Once you have hit plenty of short putts to learn how to make good contact, change things up and start to hit long putts across the length of the green. When it comes to learning how to control your speed, there is no substitute for good old fashioned repetition. Hitting as many long putts as you can, over and over again, is a sure way to dial in your speed control nicely. Even if you don't notice your improvement at first, you will gradually get better at rolling the ball the right speed with this grip just through the sheer volume of practice putts that you hit.

Remember, speed control matters on short putts just as much as it does on long ones, so be sure to work on your distance control from short range as well as rolling putts across the green. The best way to work on short putt distance control is to hit putts with a dramatic break from one side to the other. Find a five or six footer that slides hard from right to left or left to right, and do your best to knock it in. If you are going to make this kind of putt, you have to match up the line and the speed perfectly. By practicing these kinds of challenging putts over and over, you will teach yourself to control the speed of the ball with your new cross-handed grip.

Sticking with It

Sticking with It

Even though it is true that you can adapt to a new putting grip faster than a swing change, there are still going to be some bumps along the way. If you decide to try putting with a reverse grip, you should at least commit to a moderate amount of time in order to see it through properly. Without committing to a specific period of time, it will be easy to give up after missing a couple of short putts or after three putting on a flat green. There is no point to even starting down the road of making a change if you are going to give up in short order, so set out a time frame and stick it out until the end when you can review your progress.

Depending on how often you are able to play golf, you want to test out this putting grip for anywhere from a month up to a few months. If you play most days, you should be able to determine whether or not this is a winner in just a few weeks. However, if you only get to the golf course once or twice within a month, you really need to give this kind of change several months before you call it one way or another. Most golfers give up on game improvement projects before they ever have a chance to succeed – which is why most players never really get any better.

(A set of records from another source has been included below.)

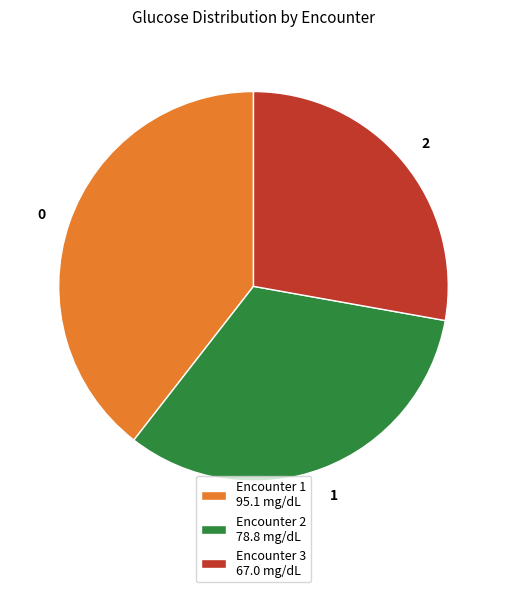

Does Encounter 3 67.0 mg/dL account for over 50% of the chart?

No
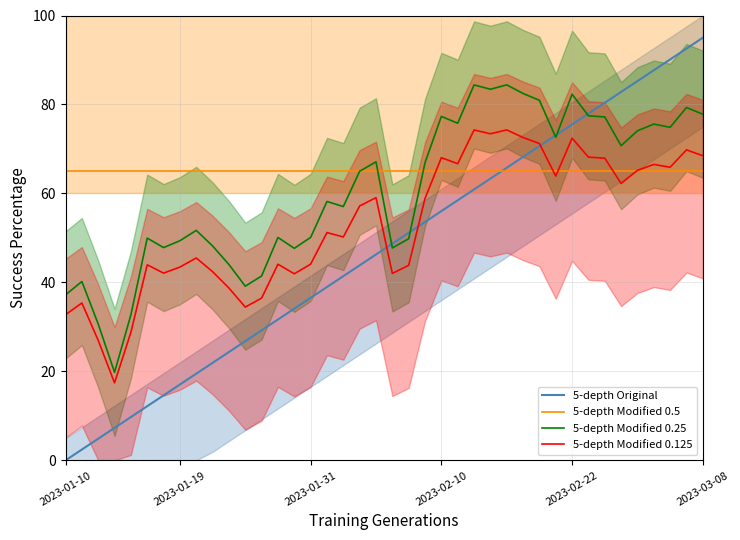

Rank the series at 20 from lowest to highest value.

5-depth Modified 0.125, 5-depth Modified 0.25, 5-depth Original, 5-depth Modified 0.5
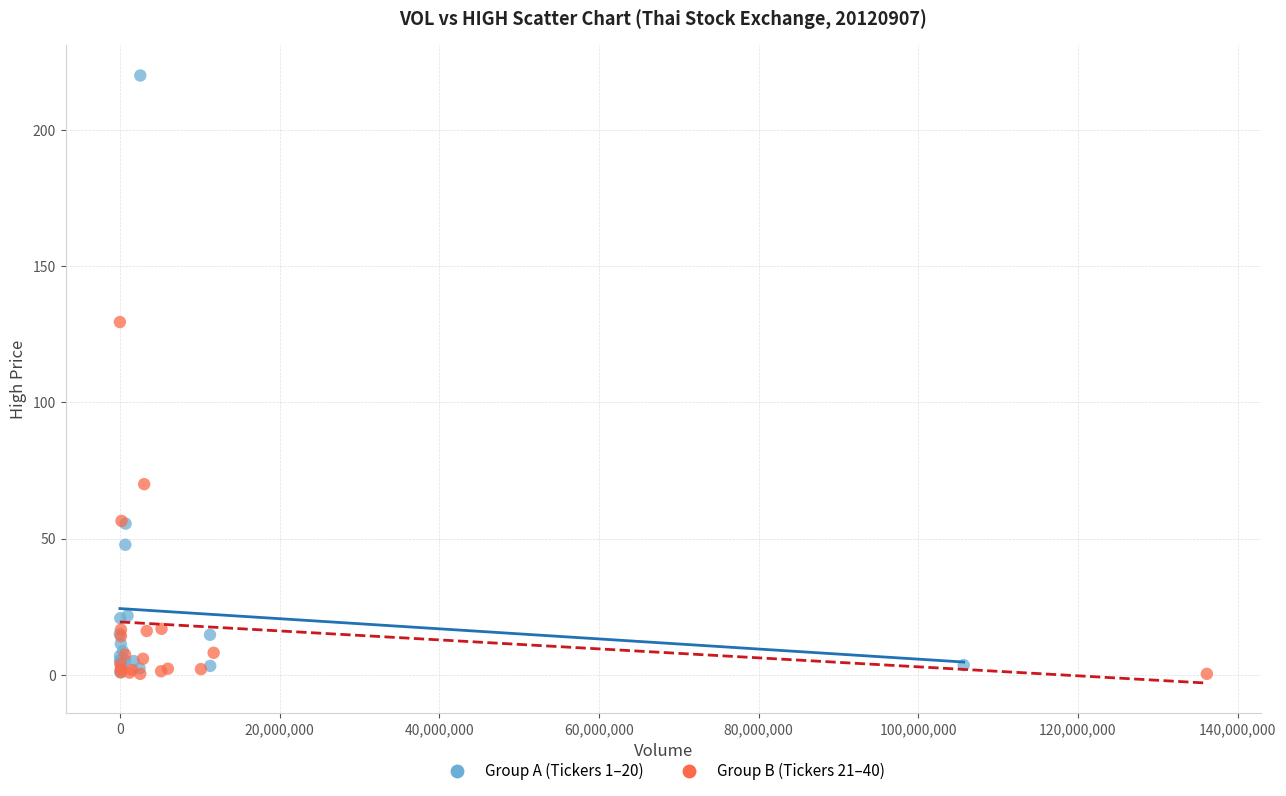

Which series has the largest Y range (max minus min)?

Group A (Tickers 1–20)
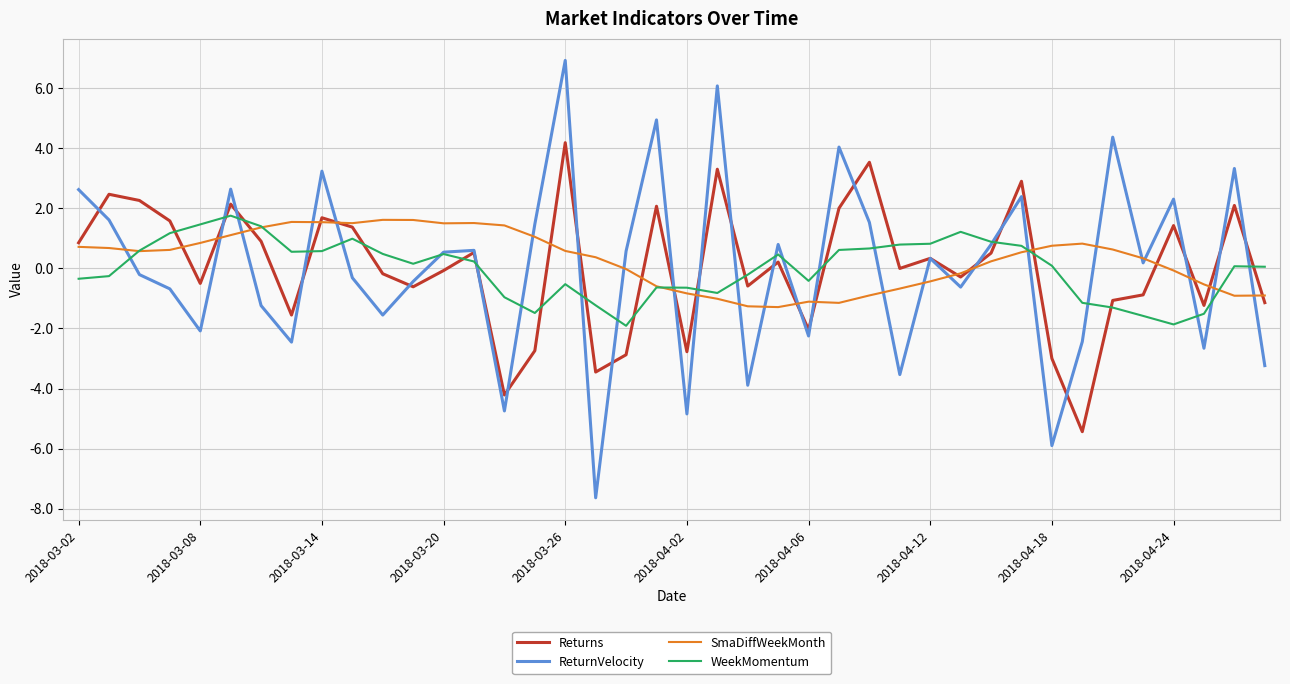

What is the smallest value displayed?

-7.6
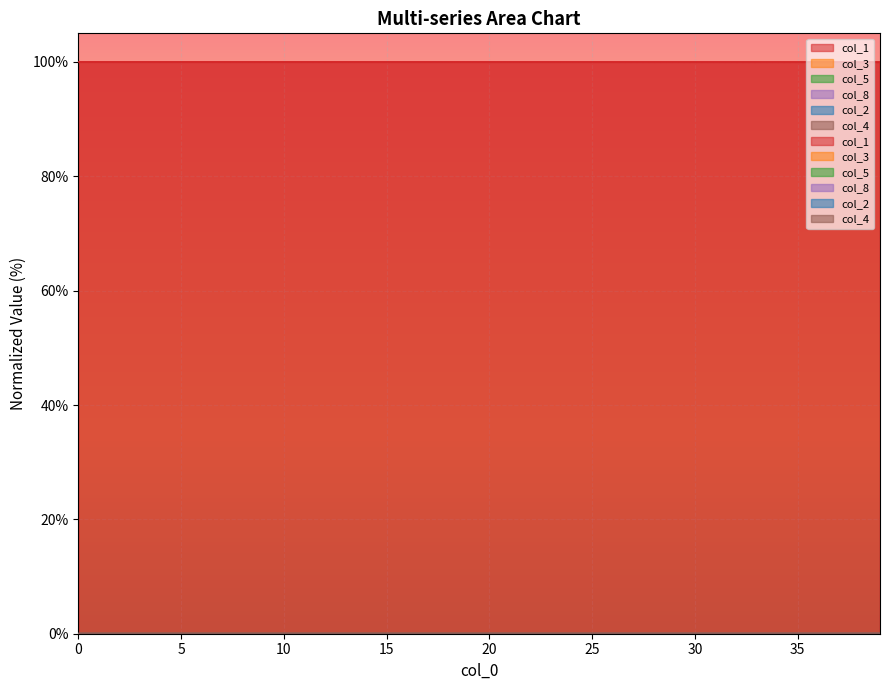

Reading right to left, what are all the values shown in this chart?

col_1: 100.0	100.0	100.0	100.0	100.0	100.0	100.0	100.0	100.0	100.0	100.0	100.0	100.0	100.0	100.0	100.0	100.0	100.0	100.0	100.0	100.0	100.0	100.0	100.0	100.0	100.0	100.0	100.0	100.0	100.0	100.0	100.0	100.0	100.0	100.0	100.0	100.0	100.0	100.0	100.0
col_3: 0.0	0.0	0.0	0.0	0.0	0.0	0.0	0.0	0.0	0.0	0.0	0.0	0.0	0.0	0.0	0.0	0.0	0.0	0.0	0.0	0.0	0.0	0.0	0.0	0.0	0.0	0.0	0.0	0.0	0.0	0.0	0.0	0.0	0.0	0.0	0.0	0.0	0.0	0.0	0.0
col_5: 0.0	0.0	0.0	0.0	0.0	0.0	0.0	0.0	0.0	0.0	0.0	0.0	0.0	0.0	0.0	0.0	0.0	0.0	0.0	0.0	0.0	0.0	0.0	0.0	0.0	0.0	0.0	0.0	0.0	0.0	0.0	0.0	0.0	0.0	0.0	0.0	0.0	0.0	0.0	0.0
col_8: 0.0	0.0	0.0	0.0	0.0	0.0	0.0	0.0	0.0	0.0	0.0	0.0	0.0	0.0	0.0	0.0	0.0	0.0	0.0	0.0	0.0	0.0	0.0	0.0	0.0	0.0	0.0	0.0	0.0	0.0	0.0	0.0	0.0	0.0	0.0	0.0	0.0	0.0	0.0	0.0
col_2: 0.0	0.0	0.0	0.0	0.0	0.0	0.0	0.0	0.0	0.0	0.0	0.0	0.0	0.0	0.0	0.0	0.0	0.0	0.0	0.0	0.0	0.0	0.0	0.0	0.0	0.0	0.0	0.0	0.0	0.0	0.0	0.0	0.0	0.0	0.0	0.0	0.0	0.0	0.0	0.0
col_4: 0.0	0.0	0.0	0.0	0.0	0.0	0.0	0.0	0.0	0.0	0.0	0.0	0.0	0.0	0.0	0.0	0.0	0.0	0.0	0.0	0.0	0.0	0.0	0.0	0.0	0.0	0.0	0.0	0.0	0.0	0.0	0.0	0.0	0.0	0.0	0.0	0.0	0.0	0.0	0.0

When you are out on the course with your new grip, focus on the basics of executing solid putts and try to think about the new grip as little as possible. All of the technical practice with this grip should be done on the practice putting green – while on the course, you should only be trying to do whatever it takes to get the ball into the hole. That means that you need to make a great read, you need to go through a consistent pre-putt routine, and you need to execute under pressure time and time again. Many of the challenges that you face while putting have nothing to do with the grip that you are using, and those challenges will still be there even after you start rolling the ball cross-handed.

Unfortunately, the new grip that you are using is most likely to break down when you are hitting putts that matter during a round. For example, if you are playing a friendly match with your friend and it is coming down to the last couple holes, you might start to tighten up on the greens and your putts could suffer as a result. You will get better at performing under pressure with your new grip as you gain experience, but you have to stick it out long enough to gain that experience in the first place. If you just give up on the grip after failing once or twice, you will never get to the point of trusting and believing in the reverse putting grip method.

Putting cross-handed is not going to work for everyone, but it is a viable option for many players who are currently struggling on the greens. If you are going to reach your scoring goals in golf, you are going to have to putt well – that is just a fact. With that in mind, consider trying the reverse grip if you are having trouble building confidence in your stroke with a 'normal' grip. Even if it doesn't end up being the grip that you go with over the long run, it is worth a try to see if cross-handed putting can unlock another level in your game.